I love your stuff, but can you tell us dear readers what phone you are using to take pix? I have a handset that takes crap images and would love to take better images like yours in your blog. Thank you!


That's a Nokia 6230i. Very basic and useful. I hesitate to recommend it, as the last time I mentioned it I found myself deluged with "why did you buy that?" messages, like,

why on earth did you get that nokia phone when you could have the Treo 700 Verizon PDA phone? Dude! Where is your head at? Sorry Neil, I really respect you, but do you know an inkling about technology these days? Nokia is so way behind the wire...... I run my entire life on the internet (sad as that sounds, it really isn't) and by FAR the verizon TREO 700 PDA phone is the best thing I have come across - having done business across borders with it. I really hope you take the recommendation seriously, I don't usually recommend electronics ect. of any sort.
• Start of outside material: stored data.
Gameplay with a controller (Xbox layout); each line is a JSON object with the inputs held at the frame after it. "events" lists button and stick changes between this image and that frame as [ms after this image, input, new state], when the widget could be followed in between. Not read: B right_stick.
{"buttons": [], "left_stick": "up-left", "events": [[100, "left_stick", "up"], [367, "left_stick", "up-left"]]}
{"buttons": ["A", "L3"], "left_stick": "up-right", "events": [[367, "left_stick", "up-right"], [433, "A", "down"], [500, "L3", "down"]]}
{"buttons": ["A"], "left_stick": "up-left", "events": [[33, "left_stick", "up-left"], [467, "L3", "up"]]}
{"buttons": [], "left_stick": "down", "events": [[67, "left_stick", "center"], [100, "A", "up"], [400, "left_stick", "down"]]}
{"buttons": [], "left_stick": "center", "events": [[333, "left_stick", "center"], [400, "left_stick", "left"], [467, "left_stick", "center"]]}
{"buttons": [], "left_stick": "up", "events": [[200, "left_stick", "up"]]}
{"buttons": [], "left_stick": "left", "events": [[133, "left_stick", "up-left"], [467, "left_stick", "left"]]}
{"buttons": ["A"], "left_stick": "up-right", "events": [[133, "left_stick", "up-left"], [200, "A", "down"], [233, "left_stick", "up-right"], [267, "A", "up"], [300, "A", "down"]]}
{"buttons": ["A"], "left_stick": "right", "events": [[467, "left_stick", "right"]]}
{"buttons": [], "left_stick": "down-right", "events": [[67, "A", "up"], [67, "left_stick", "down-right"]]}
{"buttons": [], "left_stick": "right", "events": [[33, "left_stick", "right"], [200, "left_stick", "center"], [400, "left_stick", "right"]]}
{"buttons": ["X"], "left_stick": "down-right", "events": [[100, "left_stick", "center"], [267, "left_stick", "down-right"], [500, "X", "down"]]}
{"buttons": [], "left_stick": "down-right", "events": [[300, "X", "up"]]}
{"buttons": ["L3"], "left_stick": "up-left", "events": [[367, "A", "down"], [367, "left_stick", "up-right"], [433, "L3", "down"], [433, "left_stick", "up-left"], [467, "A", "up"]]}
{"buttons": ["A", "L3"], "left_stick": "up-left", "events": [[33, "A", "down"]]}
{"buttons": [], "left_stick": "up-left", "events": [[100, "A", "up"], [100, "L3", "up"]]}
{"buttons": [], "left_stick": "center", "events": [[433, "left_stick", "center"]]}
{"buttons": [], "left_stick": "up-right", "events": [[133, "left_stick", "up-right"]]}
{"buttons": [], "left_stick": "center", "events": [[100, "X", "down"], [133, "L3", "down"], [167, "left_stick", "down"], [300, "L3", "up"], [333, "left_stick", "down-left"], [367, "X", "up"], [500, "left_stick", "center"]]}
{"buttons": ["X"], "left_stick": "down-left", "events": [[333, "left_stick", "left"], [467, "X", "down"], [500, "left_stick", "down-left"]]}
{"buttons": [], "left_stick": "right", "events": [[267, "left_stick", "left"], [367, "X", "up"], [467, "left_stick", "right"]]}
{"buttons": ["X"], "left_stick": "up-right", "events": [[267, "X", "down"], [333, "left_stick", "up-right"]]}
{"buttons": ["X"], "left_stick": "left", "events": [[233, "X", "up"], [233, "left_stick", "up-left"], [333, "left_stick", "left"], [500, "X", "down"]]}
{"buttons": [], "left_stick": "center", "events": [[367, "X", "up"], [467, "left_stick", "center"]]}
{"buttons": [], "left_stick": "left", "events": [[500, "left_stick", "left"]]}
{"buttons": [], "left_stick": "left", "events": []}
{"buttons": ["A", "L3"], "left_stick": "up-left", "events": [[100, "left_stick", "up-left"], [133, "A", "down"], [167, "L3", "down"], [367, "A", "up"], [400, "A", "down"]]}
To which I'm never sure what to say. It's a tri-band phone, so I can put in a UK SIM card when I'm here for a bit. It fits in my pocket. It makes phone calls and accepts text messages. It has a memory card with too many photos, some Magnetic Fields songs as ring tones, and a couple of Jack Benny episodes. It talks to my car and my computer and it takes decent pictures. I'm not asking it to do anything else. I'm sure it's as good as some other phones, not as good as others, and not as cutting edge technologically as some, but that's always going to be the case. It's hard to watch TV on it, but I don't really want to watch TV on my phone, so having proudly put an episode of Bilko and Tony Hancock's The Blood Donor on it and established that it would play them, I then deleted them. I was given a Blackberry a couple of months ago and I took it happily out of the box, then I stared at it, realised that I really liked not having the kind of job where I had to be able to get to my email wherever I am and wherever I am, and put it back in the box. (As long as my family, and my assistant can find me, I'm good, and they have my phone number.)

I am going to apologize for the absolute stupidity of this question in advance. While others are here to ask you about your writing (which I do enjoy), I'm here to ask you about your Slingbox, of all things.

See, I work at Best Buy, where we have about 40 of the damn things in stock, but no one can sell it, since we can't get straight answers on how well it works. And, since most of us are poor, we are in no position to buy it and try it ourselves.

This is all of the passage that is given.